Additive Engineering Mitigates Residual Stress and Boosts Stability in Wide-Bandgap Perovskite Solar Cells

Materials Futures (IOP Publishing) UK

Overview

This research details an additive engineering approach incorporating N,N-dimethyl-2-aminosulfonylnicotinamide (ANdPy) into perovskite films to mitigate residual stress and enhance carrier dynamics. ANdPy-modified inverted wide-bandgap perovskite solar cells achieved a champion power conversion efficiency of 18.52% alongside improved photo- and thermal stability. This work offers a reliable strategy to facilitate the commercialization of high-efficiency and high-reliability perovskite solar cells.

In Depth

Enhancing Performance and Addressing Stability in Wide-Bandgap Perovskite Solar Cells

Wide-bandgap perovskite solar cells are crucial components that demonstrate high synergistic effects in tandem structures with silicon-based solar cells, significantly boosting overall power conversion efficiency. However, a common challenge in their fabrication is the formation of residual stress within the perovskite film, which compromises the long-term stability and efficiency of the device. This residual stress is known to accelerate the formation of defects and decomposition, particularly under external stresses such as heat and light, leading to performance degradation.

Stress Mitigation and Carrier Dynamics Enhancement via ANdPy Additive

Recent research proposes an “additive engineering” approach involving the introduction of an organic additive, N,N-dimethyl-2-aminosulfonylnicotinamide (ANdPy), into the perovskite precursor solution. This ANdPy additive performs several critical functions during the formation of the perovskite film:

• Effective Residual Stress Reduction: ANdPy contributes to the alleviation of stress during perovskite crystal growth, significantly reducing the residual stress accumulated within the film. This improves the mechanical integrity of the film and enhances its resilience against external stresses.
• Enhanced Carrier Dynamics: ANdPy passivates defects at perovskite grain boundaries, suppressing charge carrier recombination.
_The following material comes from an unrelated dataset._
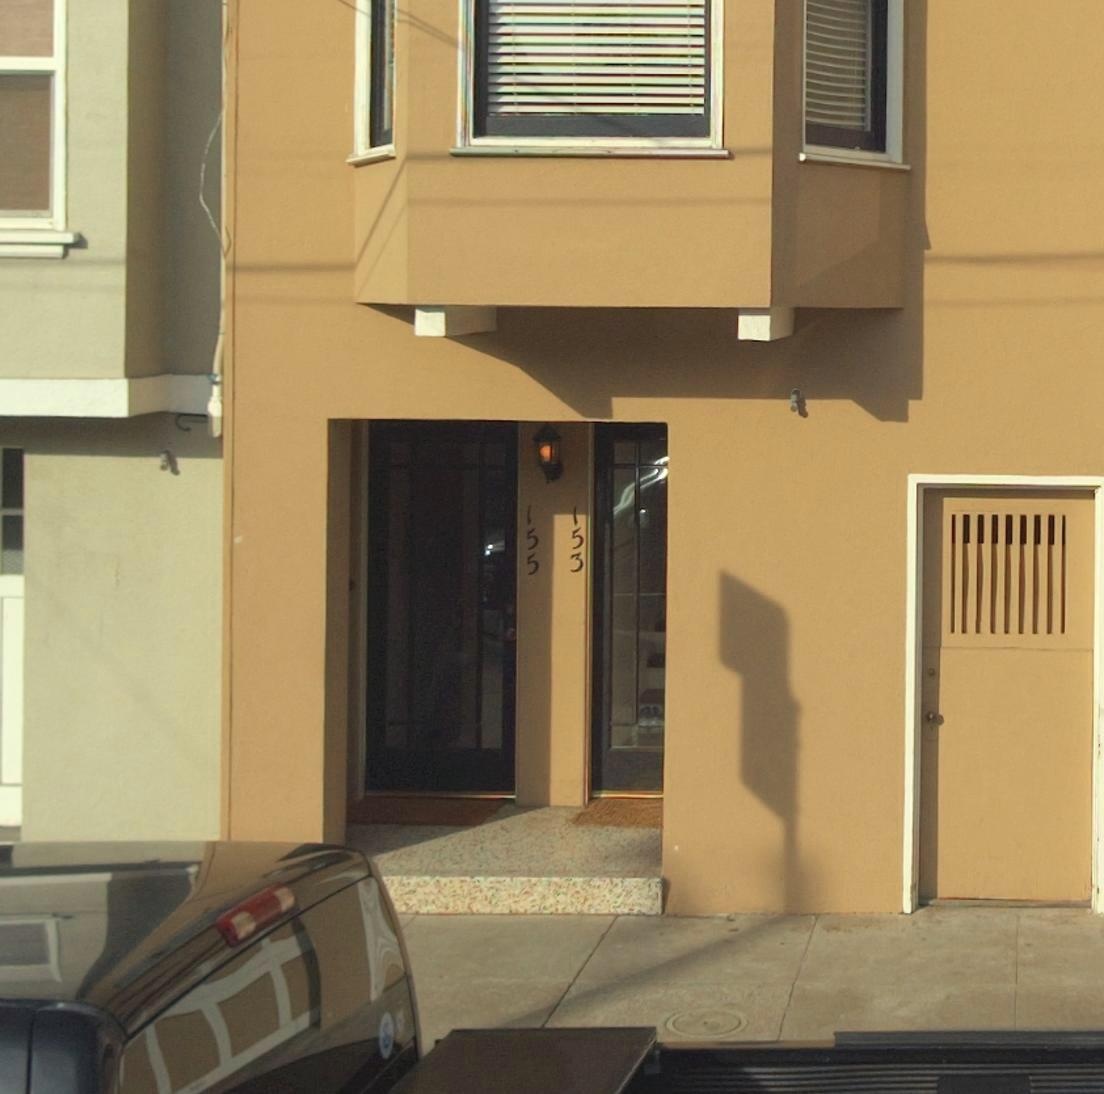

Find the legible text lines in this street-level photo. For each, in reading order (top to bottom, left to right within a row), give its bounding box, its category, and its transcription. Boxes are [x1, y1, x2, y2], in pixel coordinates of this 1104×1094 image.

[524, 501, 542, 578] StreetNumber: 155
[568, 503, 588, 576] StreetNumber: 153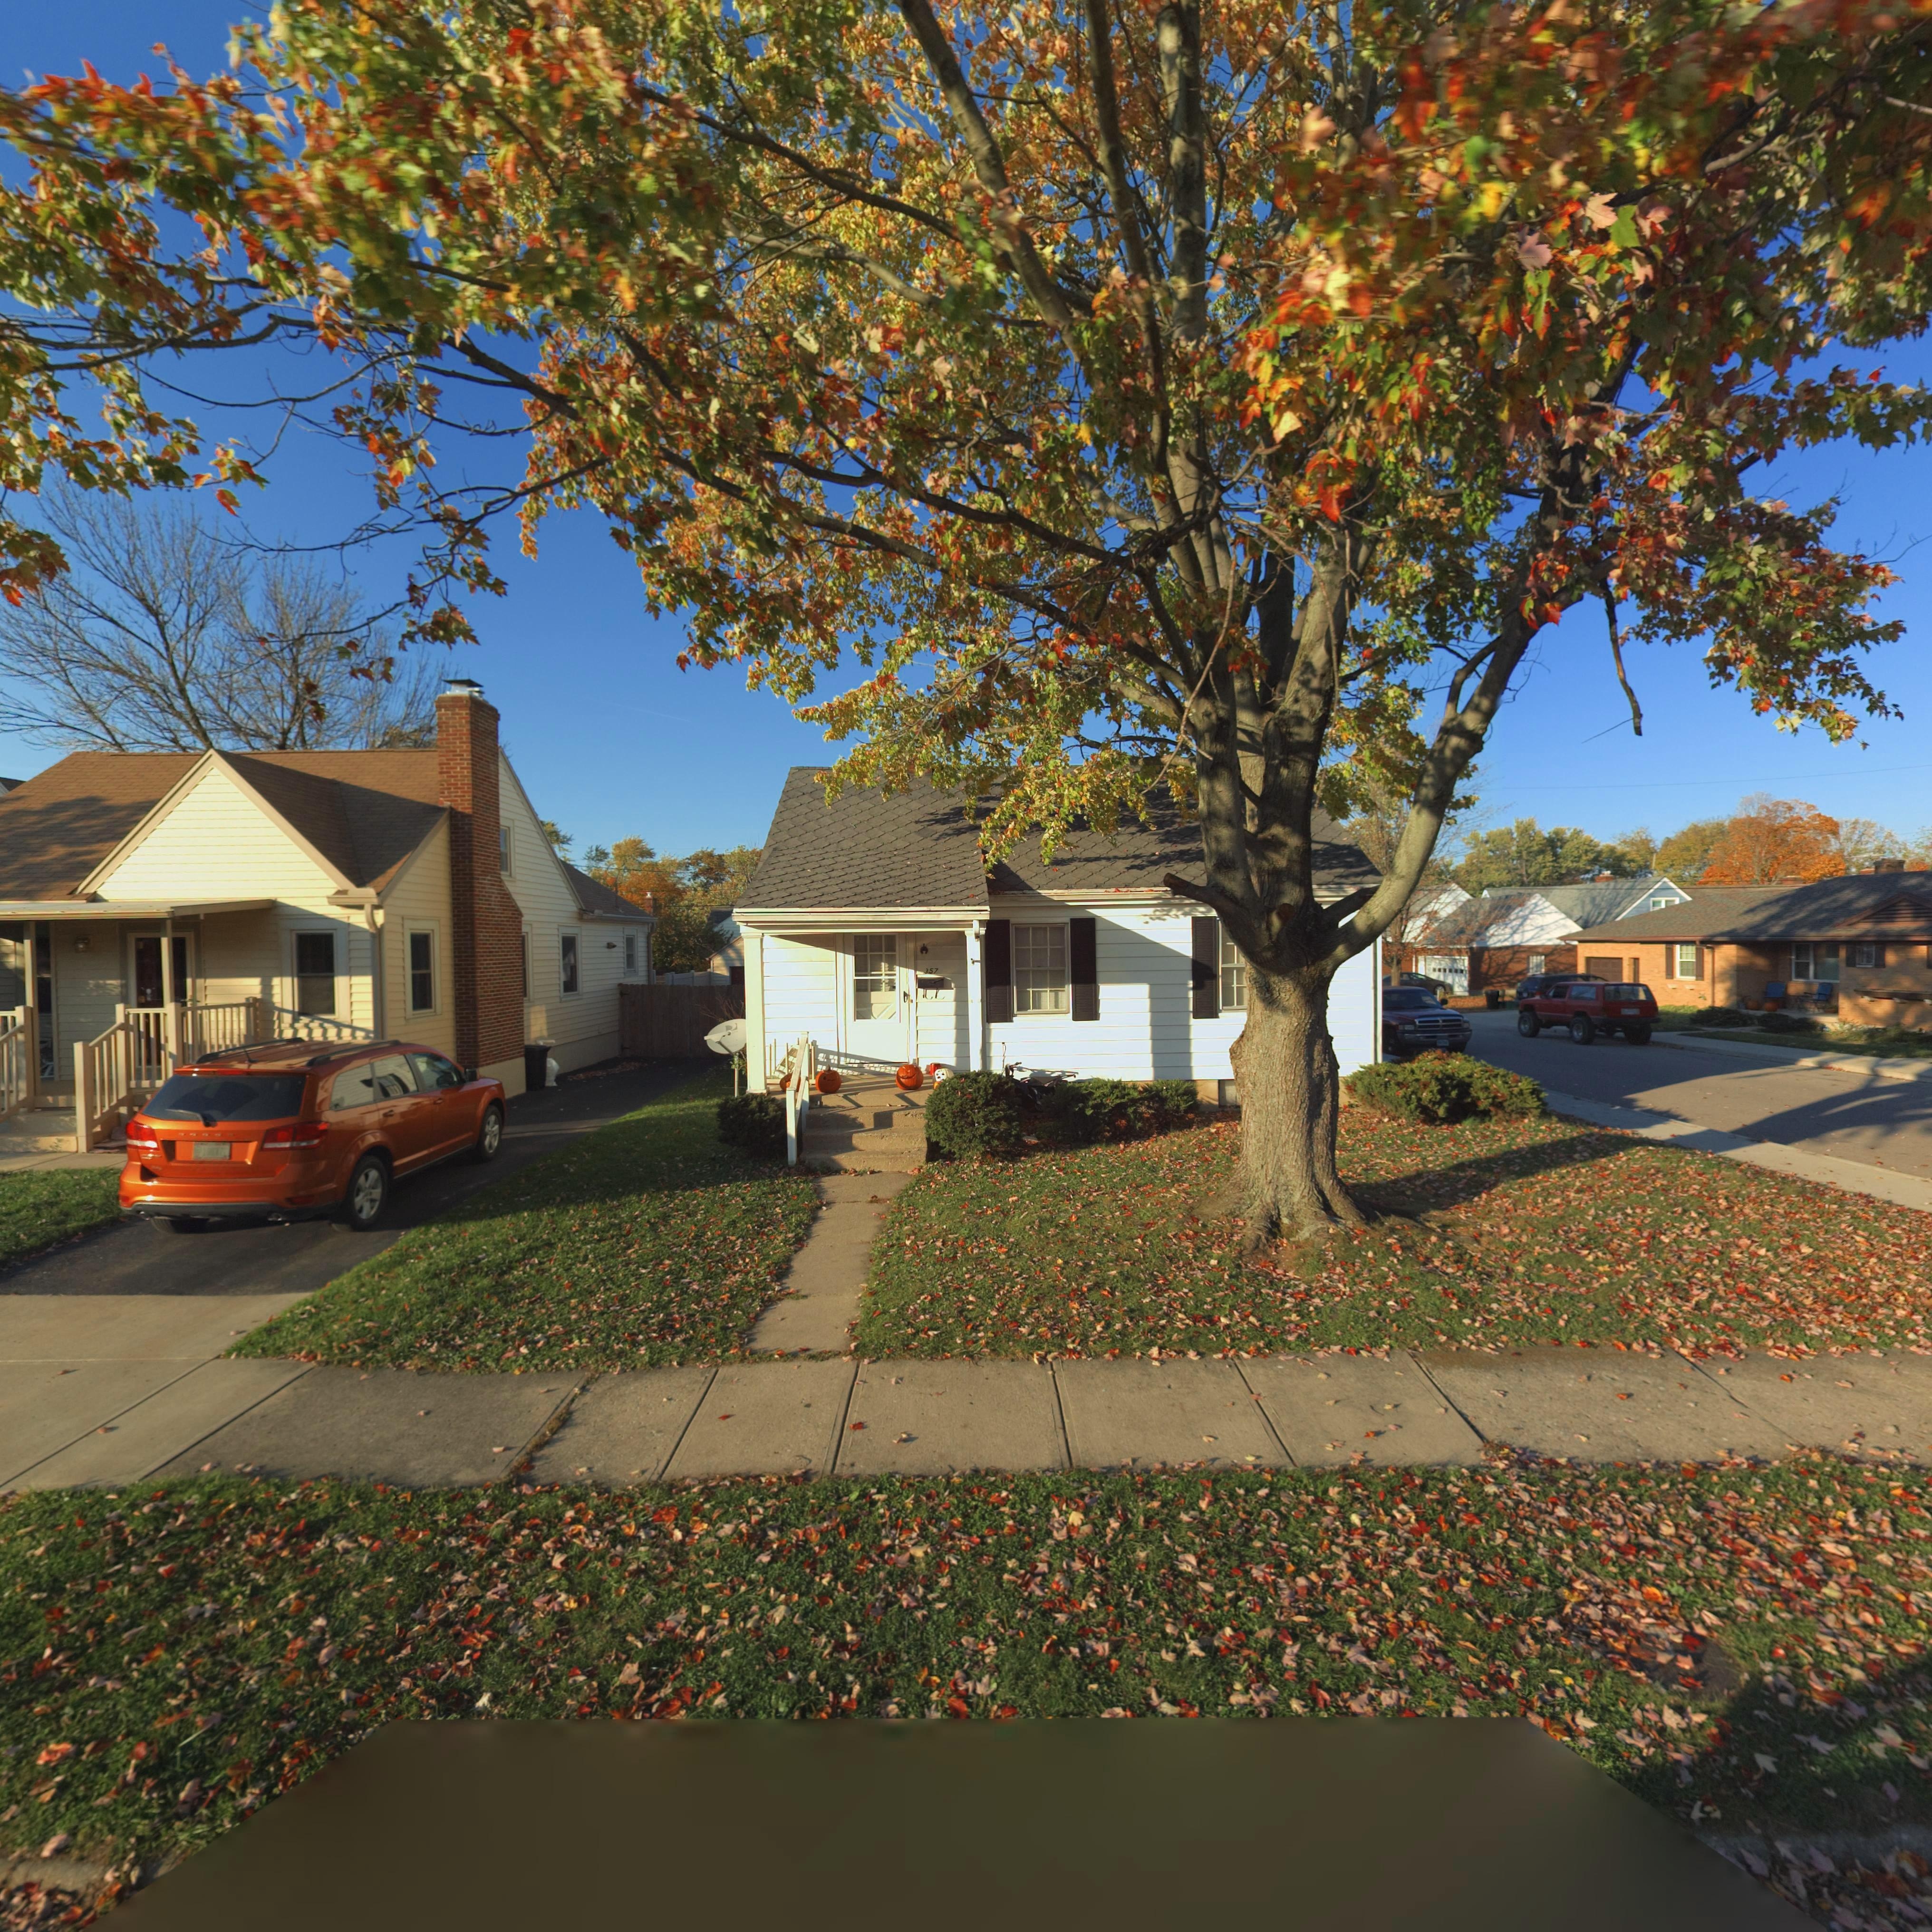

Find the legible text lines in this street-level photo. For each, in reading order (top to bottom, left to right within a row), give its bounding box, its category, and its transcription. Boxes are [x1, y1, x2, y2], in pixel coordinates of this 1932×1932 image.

This leads to a more efficient collection of photogenerated electrons and holes, thereby improving carrier transport efficiency.
• Improved Crystal Quality: The additive also contributes to optimizing the size and orientation of perovskite crystal grains, facilitating the formation of a more uniform and highly crystalline film.

Achieved High Performance and Reliability

ANdPy-modified inverted wide-bandgap perovskite solar cells demonstrated excellent performance:

• Champion Efficiency: A high power conversion efficiency of 18.52% was achieved. This represents excellent performance for wide-bandgap perovskites, especially considering their high potential when used as top cells in tandem structures.
• Improved Photostability: In continuous operation tests under illumination, ANdPy-added devices showed significantly higher stability compared to unmodified devices. The reduction in residual stress and defect passivation is believed to suppress photo-induced degradation.
• Enhanced Thermal Stability: ANdPy-added devices maintained excellent stability even in high-temperature environments, which is crucial for improving durability in practical outdoor conditions.

Technical Significance and Future Outlook

This additive engineering approach, published in ‘Materials Futures,’ offers a reliable strategy for the commercialization of wide-bandgap perovskite solar cells. By simultaneously managing residual stress and defects, it opens a path to achieving both high efficiency and high stability. Future research will likely focus on the mass production of ANdPy, its applicability to other perovskite compositions, and scaling up to large-area devices. This technology is expected to play a significant role in accelerating the widespread adoption of perovskite solar cells as a next-generation renewable energy technology.